In those days, Grandma was a big woman, and her presence was terrifying. She would sit on her couch by herself, sullenly knitting or crocheting, a bloated, glowering Mme. Defarge, muttering her complaints mostly about me, her third surviving grandchild and a massive disappointment. She smoked a pack of unfiltered camels a day, so her litany of my shortcomings – too fat, too lazy, too blonde, too stupid to be 6 or 7 or 8, 9, 10—was punctuated by the rasp of expectorating sputum. My only defense? I called her Grandma, which she hated, instead of Mamma, as my cousins did.
By the time I needed her apartment, however, she and I had forged a truce. I was, after all, a married lady, and I worked hard to maintain my professional demeanor, never missed work, cared for my new husband with all the deference and respect expected of a proper 60s wife.
But not for long. Mickey and I said “I do” in October. He nearly died of hepatitis in December, and I finally understood why we hadn’t yet conjoined. Turned out he’d been living la gay vida loca all over NYC. Yes, I had had a clue. I just didn’t know what I was supposed to do with the information. Besides, I loved him, loved his company. His friendship was the most precious relationship I had ever had, and I never wanted to lose it. The illness forced him to leave. He was miserable in New York and wanted to be near his mother. He moved to Santa Fe in January, and I remained in Bayside, terrified to share the explanation with my grandmother. I didn’t want her to stop loving him. But mostly I feared her derision.
One night I got home late from work in Manhattan, and I was lounging in bed, watching the Million Dollar Movie, when I heard a knock at my door. I opened it to find my grandmother bent over in the cold, holding a batch of cookies she had baked earlier. I was surprised to see her and just as surprised by the cookies – she rarely baked, and she never allowed me to eat bread in her presence, let alone cookies. But I smiled and thanked her.
She coughed for a full minute and a half before she collapsed into a chair at my kitchen table. I brought her a glass of water, and she nodded.
“My brother was a faygele,” she said apropos of nothing.
“Hunh?” I wasn’t sure I had heard what I thought I heard.
“Like your Mickey. He liked boys. That’s why they took him first. The Nazis. To the death camp.”

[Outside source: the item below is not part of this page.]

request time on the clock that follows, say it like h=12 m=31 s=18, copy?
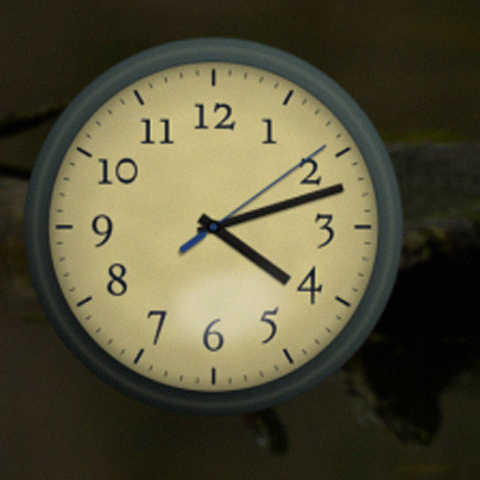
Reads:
h=4 m=12 s=9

I sat next to her, and she told me about my great Uncle Ferdinand, a gifted musician, a small hump-backed man, who painted and made his living as a bookbinder. The Nazis relocated him to the popup ghetto along with his professional musicians brother and sister-in-law with whom he boarded. Then, the three were sent to Mali Trosinac.
“The Nazis hated the homosexuals. And anyone who tried to protect them. The brightest and the best they took from me. Ferdinand, Max, and Paula.” She sighed, and her head dropped to her chest. I thought she would fall asleep. Then her emphysema cough startled her upright. She lit a cigarette and talked on into the night. The more she talked, in German and in English, the more elegant her prose became. What a facility she had for narration. I was spellbound.
“Listen,” she said as she neared the end of her story. “I know what it was like for you with all your brothers and sisters. You the oldest, you in charge of so many personalities. For me, it was not so different. Everywhere we went when I was a child, we, too, stuck out like a seamstress’s thumbs swollen with pinpricks. “
“You, Mamma?”
“Well, you know. I was the youngest. Of ten. Whether you’re six or eight or ten, you’re too many. You’re always special. Like my Ferdinand. And your Mickey.”